Over the last couple of weeks, we’ve been looking at the benefits for brands working with smaller ad agencies. This week we’re going to review the flipside of the argument and outline some of the risks associated with working with boutique agencies. While these offer agility, innovation, specialisation and lower rates, hiring smaller agencies can also be problematic for brands.
For example, a brand might overlook a large ad agency and instead go with a number of smaller agencies to complete a cluster of projects. In practise, there’s a downside to working with a multitude of creative teams.
Primarily, each boutique agency will bring its own set of personas to the table that the brand will need to build relationships with. Further more, each creative team will have different work strategies, from briefing jobs to managing approval workflow to completing and filing final artwork. This could mean a few things. The brand will need to manage the different ways of communicating with creative teams, from email to Skype calls to face-to-face meetings, depending on how each team likes to work. Additionally, the brand will need to acquaint itself with a range of processes and likely work across a number of project management tools - from old school excel spreadsheets to cloud-based project management and approval workflow software.

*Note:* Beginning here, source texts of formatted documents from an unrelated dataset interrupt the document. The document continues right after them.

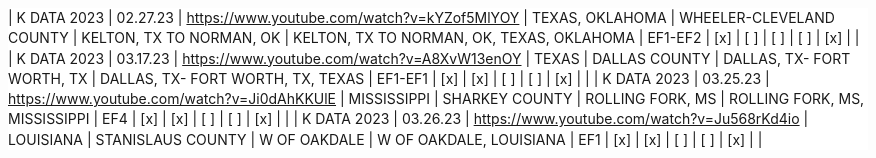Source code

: | K DATA 2023                                                                                | 02.27.23                                                                                                                                                                                                                                                                          | https://www.youtube.com/watch?v=kYZof5MlYOY                                                                                                                                                                                                                                                                                                                                                                                                                      | TEXAS, OKLAHOMA                                        | WHEELER-CLEVELAND COUNTY           | KELTON, TX TO NORMAN, OK             | KELTON, TX TO NORMAN, OK, TEXAS, OKLAHOMA                                            | EF1-EF2                                                              | [x]       | [ ]                | [ ]                   | [ ]       | [x]               |                                                                                                                                                                  |
| K DATA 2023                                                                                | 03.17.23                                                                                                                                                                                                                                                                          | https://www.youtube.com/watch?v=A8XvW13enOY                                                                                                                                                                                                                                                                                                                                                                                                                      | TEXAS                                                  | DALLAS COUNTY                      | DALLAS, TX- FORT WORTH, TX           | DALLAS, TX- FORT WORTH, TX, TEXAS                                                    | EF1-EF1                                                              | [x]       | [x]                | [ ]                   | [ ]       | [x]               |                                                                                                                                                                  |
| K DATA 2023                                                                                | 03.25.23                                                                                                                                                                                                                                                                          | https://www.youtube.com/watch?v=Ji0dAhKKUlE                                                                                                                                                                                                                                                                                                                                                                                                                      | MISSISSIPPI                                            | SHARKEY COUNTY                     | ROLLING FORK, MS                     | ROLLING FORK, MS, MISSISSIPPI                                                        | EF4                                                                  | [x]       | [x]                | [ ]                   | [ ]       | [x]               |                                                                                                                                                                  |
| K DATA 2023                                                                                | 03.26.23                                                                                                                                                                                                                                                                          | https://www.youtube.com/watch?v=Ju568rKd4io                                                                                                                                                                                                                                                                                                                                                                                                                      | LOUISIANA                                              | STANISLAUS COUNTY                  | W OF OAKDALE                         | W OF OAKDALE, LOUISIANA                                                              | EF1                                                                  | [x]       | [x]                | [ ]                   | [ ]       | [x]               |                                                                                                                                                                  |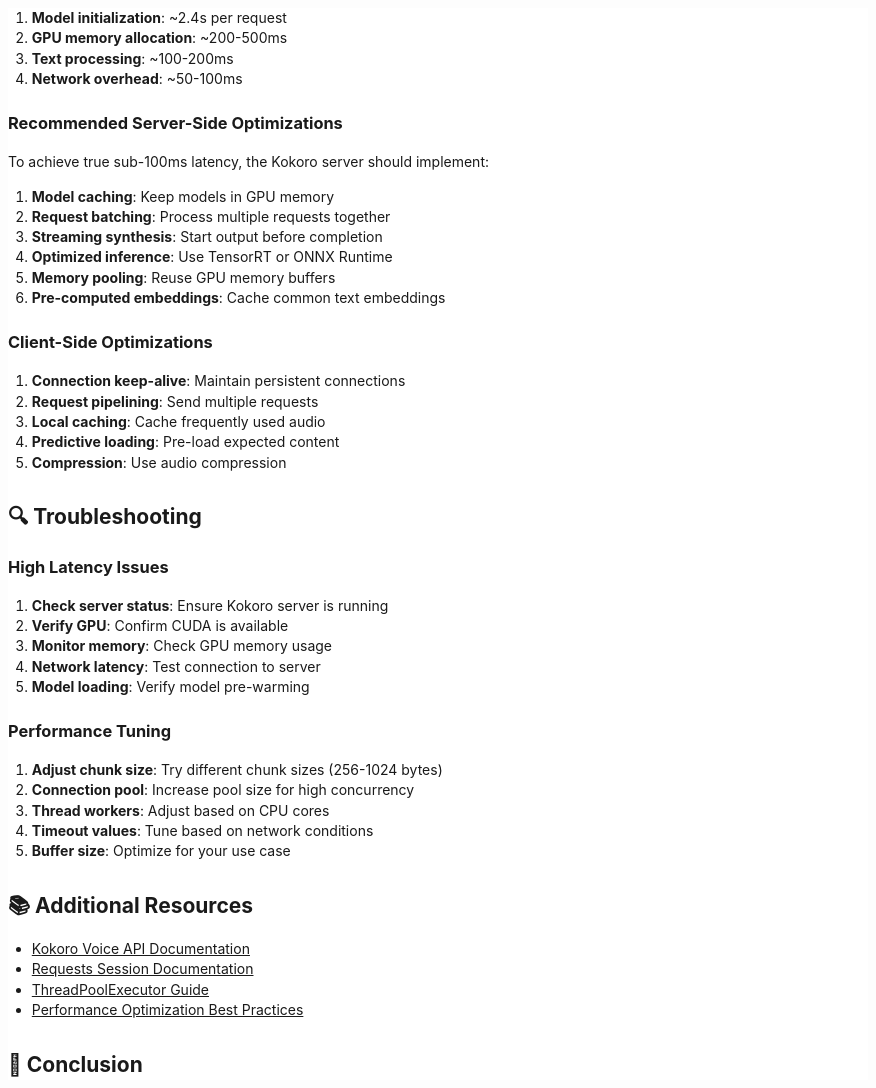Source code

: 1. **Model initialization**: ~2.4s per request
2. **GPU memory allocation**: ~200-500ms
3. **Text processing**: ~100-200ms
4. **Network overhead**: ~50-100ms

### Recommended Server-Side Optimizations

To achieve true sub-100ms latency, the Kokoro server should implement:

1. **Model caching**: Keep models in GPU memory
2. **Request batching**: Process multiple requests together
3. **Streaming synthesis**: Start output before completion
4. **Optimized inference**: Use TensorRT or ONNX Runtime
5. **Memory pooling**: Reuse GPU memory buffers
6. **Pre-computed embeddings**: Cache common text embeddings

### Client-Side Optimizations

1. **Connection keep-alive**: Maintain persistent connections
2. **Request pipelining**: Send multiple requests
3. **Local caching**: Cache frequently used audio
4. **Predictive loading**: Pre-load expected content
5. **Compression**: Use audio compression

## 🔍 Troubleshooting

### High Latency Issues

1. **Check server status**: Ensure Kokoro server is running
2. **Verify GPU**: Confirm CUDA is available
3. **Monitor memory**: Check GPU memory usage
4. **Network latency**: Test connection to server
5. **Model loading**: Verify model pre-warming

### Performance Tuning

1. **Adjust chunk size**: Try different chunk sizes (256-1024 bytes)
2. **Connection pool**: Increase pool size for high concurrency
3. **Thread workers**: Adjust based on CPU cores
4. **Timeout values**: Tune based on network conditions
5. **Buffer size**: Optimize for your use case

## 📚 Additional Resources

- [Kokoro Voice API Documentation](https://github.com/hexgrad/Kokoro)
- [Requests Session Documentation](https://requests.readthedocs.io/en/latest/user/advanced/#session-objects)
- [ThreadPoolExecutor Guide](https://docs.python.org/3/library/concurrent.futures.html)
- [Performance Optimization Best Practices](https://docs.python.org/3/library/profile.html)

## 🎉 Conclusion
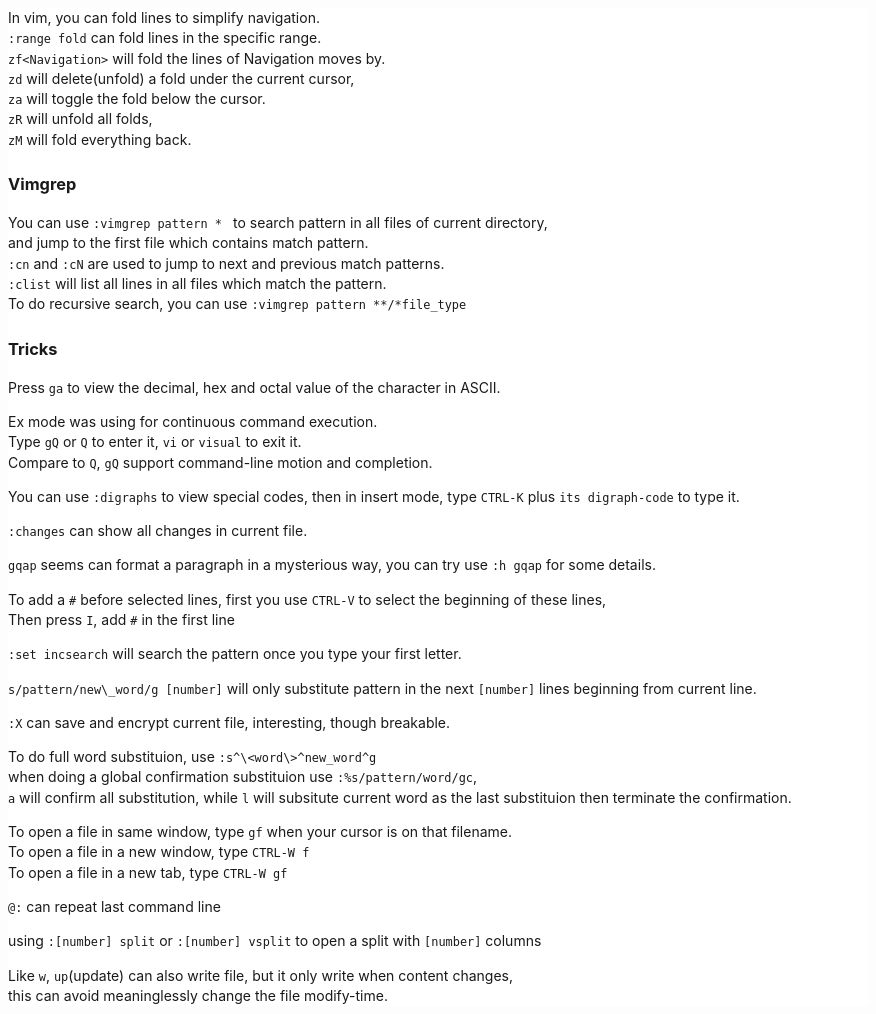 In vim, you can fold lines to simplify navigation.  
`:range fold` can fold lines in the specific range.  
`zf<Navigation>` will fold the lines of Navigation moves by.  
`zd` will delete(unfold) a fold under the current cursor,  
`za` will toggle the fold below the cursor.  
`zR` will unfold all folds,  
`zM` will fold everything back.  

### Vimgrep

You can use `:vimgrep pattern * ` to search pattern in all files of current directory,  
and jump to the first file which contains match pattern.  
`:cn` and `:cN` are used to jump to next and previous match patterns.  
`:clist` will list all lines in all files which match the pattern.  
To do recursive search, you can use `:vimgrep pattern **/*file_type `  


### Tricks

Press `ga` to view the decimal, hex and octal value of the character in ASCII.


Ex mode was using for continuous command execution.  
Type `gQ` or `Q` to enter it, `vi` or `visual` to exit it.  
Compare to `Q`, `gQ` support command-line motion and completion.  

You can use `:digraphs` to view special codes, then in insert mode, type `CTRL-K` plus `its digraph-code` to type it.

`:changes` can show all changes in current file.

`gqap` seems can format a paragraph in a mysterious way, you can try use `:h gqap` for some details.

To add a `#` before selected lines, first you use `CTRL-V` to select the beginning of these lines,  
Then press `I`, add `#` in the first line

`:set incsearch` will search the pattern once you type your first letter.

`s/pattern/new\_word/g [number]` will only substitute pattern in the next `[number]` lines beginning from current line.

`:X` can save and encrypt current file, interesting, though breakable.

To do full word substituion, use `:s^\<word\>^new_word^g`  
when doing a global confirmation substituion use `:%s/pattern/word/gc`,  
`a` will confirm all substitution, while `l` will subsitute current word as the last substituion then terminate the confirmation.  

To open a file in same window, type `gf` when your cursor is on that filename.  
To open a file in a new window, type `CTRL-W f`  
To open a file in a new tab, type `CTRL-W gf`  

`@:` can repeat last command line

using `:[number] split` or `:[number] vsplit` to open a split with `[number]` columns

Like `w`, `up`(update) can also write file, but it only write when content changes,  
this can avoid meaninglessly change the file modify-time.

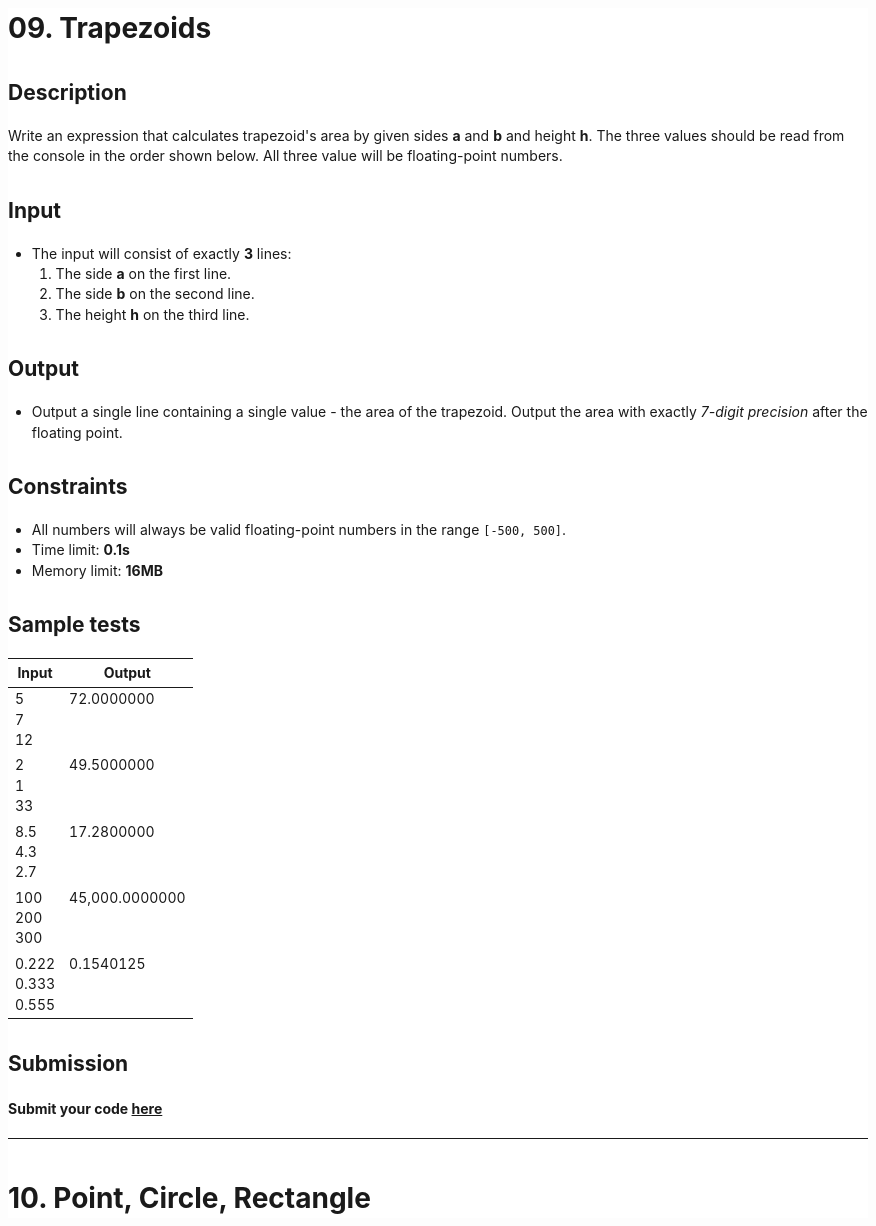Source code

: 
# 09. Trapezoids

## Description
Write an expression that calculates trapezoid's area by given sides **a** and **b** and height **h**. 
The three values should be read from the console in the order shown below. All three value will be floating-point numbers.

## Input
- The input will consist of exactly **3** lines:
  1. The side **a** on the first line.
  1. The side **b** on the second line.
  1. The height **h** on the third line.

## Output
- Output a single line containing a single value - the area of the trapezoid. Output the area with exactly _7-digit precision_ after the floating point.

## Constraints
- All numbers will always be valid floating-point numbers in the range `[-500, 500]`.
- Time limit: **0.1s**
- Memory limit: **16MB**

## Sample tests

|     Input                 |     Output      |
|---------------------------|-----------------|
| 5<br/>7<br/>12            | 72.0000000      |
| 2<br/>1<br/>33            | 49.5000000      |
| 8.5<br/>4.3<br/>2.7       | 17.2800000      |
| 100<br/>200<br/>300       | 45,000.0000000   |
| 0.222<br/>0.333<br/>0.555 | 0.1540125       |

## Submission
#### Submit your code [here](http://bgcoder.com/Contests/Practice/Index/310#8)

---

# 10. Point, Circle, Rectangle

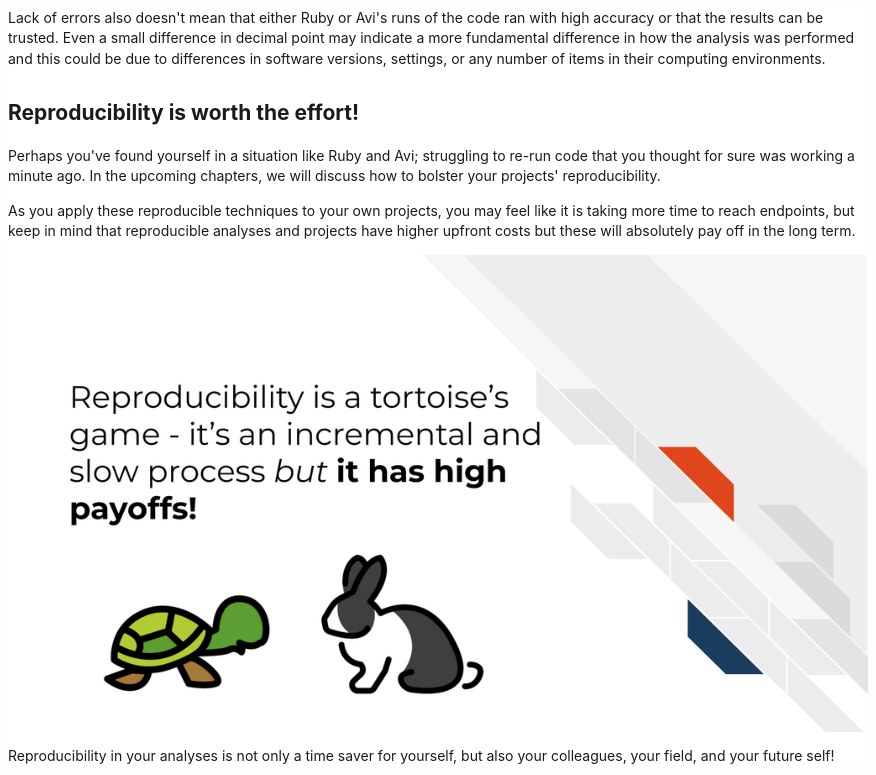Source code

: Lack of errors also doesn't mean that either Ruby or Avi's runs of the code ran with high accuracy or that the results can be trusted. Even a small difference in decimal point may indicate a more fundamental difference in how the analysis was performed and this could be due to differences in software versions, settings, or any number of items in their computing environments.

## Reproducibility is worth the effort!

Perhaps you've found yourself in a situation like Ruby and Avi; struggling to re-run code that you thought for sure was working a minute ago. In the upcoming chapters, we will discuss how to bolster your projects' reproducibility.

As you apply these reproducible techniques to your own projects, you may feel like it is taking more time to reach endpoints, but keep in mind that reproducible analyses and projects have higher upfront costs but these will absolutely pay off in the long term.

<img src="resources/images/02-defining-reproducibility_files/figure-html//1LMurysUhCjZb7DVF6KS9QmJ5NBjwWVjRn40MS9f2noE_gf7bed24491_1_38.png" alt="Reproducibility is a tortoise’s game - it’s an incremental and slow process but it has high payoffs!" width="1250" style="display: block; margin: auto;" />

Reproducibility in your analyses is not only a time saver for yourself, but also your colleagues, your field, and your future self!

Aside from the headache of having to switch between processes and tools, the work that’s delivered by each agency may differ greatly. Compare, say, a boutique agency which uses email to approve artwork, to another one which utilises an online proofing software where mark ups and approvals are managed seamlessly from a central hub. Another issue that may arise is ineffectual storing and sharing of digital marketing assets. In the absence of Digital Asset Management (DAM), a brand could end up having final assets spread out across a number of agencies instead of having them saved in one central repository. This means final assets can be lost over time or are difficult to locate when the brand wants to share them or re-run a campaign.
Brand marketing compliance is another sticking point. Making sure compliance checks are done meticulously is critical for brands. Nonetheless, the more agencies you work with, the harder it is to manage compliance protocols and ensure brand guidelines are upheld across the board. Brands may also find that, while one agency gets what they do, another might drag its feet trying to get on brand; so one project could be ready to go, while the other is still weeks away. If one is reliant on the other, this will no doubt cause grief.
Finally, while smaller agencies are agile and can often churn out projects more readily than larger ad agencies, brands aren’t writing up contracts for smaller or one off projects. Without contracts in place to safeguard their accounts, brands can lose money if a work dalliance with a small agency turns out to be a disastrous.